Dictating to the press what it should be talking about is an idea Trump must have got from his friend Vlad. And since when do our media concentrate on one subject only? They are perfectly capable of talking about both Russia and China, since both present a clear danger to the world.

However, do let’s keep in mind that China hasn’t occupied anyone’s territory since 1949, when she invaded Tibet. The list of Russia’s aggressive acts committed during the same period would be too tedious to mention.

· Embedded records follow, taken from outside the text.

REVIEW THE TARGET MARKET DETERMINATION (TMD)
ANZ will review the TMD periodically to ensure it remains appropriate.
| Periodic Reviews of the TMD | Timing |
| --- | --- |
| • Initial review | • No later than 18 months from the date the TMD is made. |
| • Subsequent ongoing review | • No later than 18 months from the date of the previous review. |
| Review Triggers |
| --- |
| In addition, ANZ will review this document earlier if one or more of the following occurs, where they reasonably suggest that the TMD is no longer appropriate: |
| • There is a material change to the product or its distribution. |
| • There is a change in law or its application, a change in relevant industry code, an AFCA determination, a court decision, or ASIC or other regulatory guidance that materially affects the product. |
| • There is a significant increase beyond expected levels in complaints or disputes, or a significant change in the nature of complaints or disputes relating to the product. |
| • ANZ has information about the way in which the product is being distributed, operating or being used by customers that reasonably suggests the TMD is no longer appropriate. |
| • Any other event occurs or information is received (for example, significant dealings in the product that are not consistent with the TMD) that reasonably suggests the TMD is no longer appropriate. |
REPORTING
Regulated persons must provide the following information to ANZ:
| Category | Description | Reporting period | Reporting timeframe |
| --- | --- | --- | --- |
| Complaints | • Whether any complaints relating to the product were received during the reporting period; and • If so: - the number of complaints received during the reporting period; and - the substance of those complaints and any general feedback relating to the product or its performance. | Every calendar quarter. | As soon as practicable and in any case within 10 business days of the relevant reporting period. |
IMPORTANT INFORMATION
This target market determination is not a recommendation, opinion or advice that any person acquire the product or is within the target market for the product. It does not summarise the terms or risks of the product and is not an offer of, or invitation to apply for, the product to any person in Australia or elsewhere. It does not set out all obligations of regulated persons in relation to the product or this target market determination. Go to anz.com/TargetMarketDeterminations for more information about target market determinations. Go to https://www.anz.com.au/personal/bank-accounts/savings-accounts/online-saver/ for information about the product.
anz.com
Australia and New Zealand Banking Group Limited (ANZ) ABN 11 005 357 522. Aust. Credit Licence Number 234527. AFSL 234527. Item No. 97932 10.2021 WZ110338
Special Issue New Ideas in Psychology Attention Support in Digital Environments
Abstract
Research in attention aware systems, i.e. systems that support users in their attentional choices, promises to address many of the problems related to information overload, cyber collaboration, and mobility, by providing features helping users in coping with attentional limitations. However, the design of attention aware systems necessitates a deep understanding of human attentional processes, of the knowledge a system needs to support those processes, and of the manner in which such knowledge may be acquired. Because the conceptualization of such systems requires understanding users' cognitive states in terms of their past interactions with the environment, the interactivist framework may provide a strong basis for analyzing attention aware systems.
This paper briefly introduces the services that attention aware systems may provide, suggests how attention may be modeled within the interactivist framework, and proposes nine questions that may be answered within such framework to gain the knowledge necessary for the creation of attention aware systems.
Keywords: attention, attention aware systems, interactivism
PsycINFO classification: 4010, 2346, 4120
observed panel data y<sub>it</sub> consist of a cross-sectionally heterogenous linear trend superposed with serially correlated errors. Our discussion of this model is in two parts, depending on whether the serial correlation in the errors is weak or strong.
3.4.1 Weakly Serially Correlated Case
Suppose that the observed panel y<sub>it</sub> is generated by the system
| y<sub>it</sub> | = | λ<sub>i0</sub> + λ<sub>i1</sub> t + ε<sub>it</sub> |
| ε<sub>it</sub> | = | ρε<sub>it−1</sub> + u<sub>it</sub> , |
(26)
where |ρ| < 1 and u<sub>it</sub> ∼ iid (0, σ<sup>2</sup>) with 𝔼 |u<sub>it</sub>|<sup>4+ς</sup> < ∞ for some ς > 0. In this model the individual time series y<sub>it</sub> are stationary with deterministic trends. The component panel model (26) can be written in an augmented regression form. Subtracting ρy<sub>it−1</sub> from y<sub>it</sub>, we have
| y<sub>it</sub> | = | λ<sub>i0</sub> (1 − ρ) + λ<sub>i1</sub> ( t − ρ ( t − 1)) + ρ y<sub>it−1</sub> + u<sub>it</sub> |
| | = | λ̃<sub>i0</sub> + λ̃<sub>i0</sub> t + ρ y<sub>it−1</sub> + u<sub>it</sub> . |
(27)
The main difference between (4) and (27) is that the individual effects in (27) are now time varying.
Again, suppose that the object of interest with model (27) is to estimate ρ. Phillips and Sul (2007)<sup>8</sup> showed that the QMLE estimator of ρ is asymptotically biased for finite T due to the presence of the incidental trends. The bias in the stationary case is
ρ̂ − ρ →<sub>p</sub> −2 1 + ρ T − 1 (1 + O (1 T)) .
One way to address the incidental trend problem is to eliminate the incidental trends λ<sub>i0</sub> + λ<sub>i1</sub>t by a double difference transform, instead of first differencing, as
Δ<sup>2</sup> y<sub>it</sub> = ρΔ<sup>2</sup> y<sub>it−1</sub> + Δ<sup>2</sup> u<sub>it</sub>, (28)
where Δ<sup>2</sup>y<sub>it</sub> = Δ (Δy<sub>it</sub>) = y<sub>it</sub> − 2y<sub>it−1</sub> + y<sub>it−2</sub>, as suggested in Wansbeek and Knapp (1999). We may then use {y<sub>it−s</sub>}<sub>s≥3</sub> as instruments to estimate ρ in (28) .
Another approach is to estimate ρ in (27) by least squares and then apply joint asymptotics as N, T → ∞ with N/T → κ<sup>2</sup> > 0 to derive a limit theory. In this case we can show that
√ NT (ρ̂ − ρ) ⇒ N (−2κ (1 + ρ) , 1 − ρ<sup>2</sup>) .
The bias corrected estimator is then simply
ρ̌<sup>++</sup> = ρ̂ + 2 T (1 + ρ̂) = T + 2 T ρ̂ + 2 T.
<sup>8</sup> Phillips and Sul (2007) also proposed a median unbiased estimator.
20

China’s communist regime is evil, but I haven’t seen many reports of the Chinese poisoning their opponents all over the world. Nor have they been caught trying to subvert Western elections. Nor have they threatened the security of Nato countries, with potentially calamitous consequences.

That China is our enemy is beyond doubt, to use the current phrase. But so is Putin’s Russia, and in my view she’s a deadlier enemy, if only because of her location at the West’s doorstep.

But it’s not just that. Putin is using aggressive imperialism as a legitimising strategy, desperately needed to mollify his impoverished population. If the pinpricks he has engineered so far are found to be insufficiently effective, he may well try something desperate, like attacking one of the Baltics. Under such circumstances the West could do with a leader less sycophantic to the KGB colonel.

I don’t know the nature of the link between Trump and Putin. But the slightest doubts of its existence that anyone might have harboured has been removed. When it comes to dealings with Russia, Trump is definitely not acting as a free agent. This threatens us all.  

Trump’s remarks have been met with triumphant clamour by the Russian news agency Tass. Its name is a Russian acronym that stands for the Telegraph Agency of the Soviet Union. After the Soviet Union collapsed the agency lost its name, only to regain it in 2014 on Putin’s orders.

This reflects his plans to rebuild the Soviet empire to its erstwhile evil grandeur. Soviet methods of subverting the West are also very much extant, and cultivating ‘useful idiots’ (Lenin’s phrase) has always been prime among them.

At best, that’s what Trump is. I hate to think of what he may be at worst.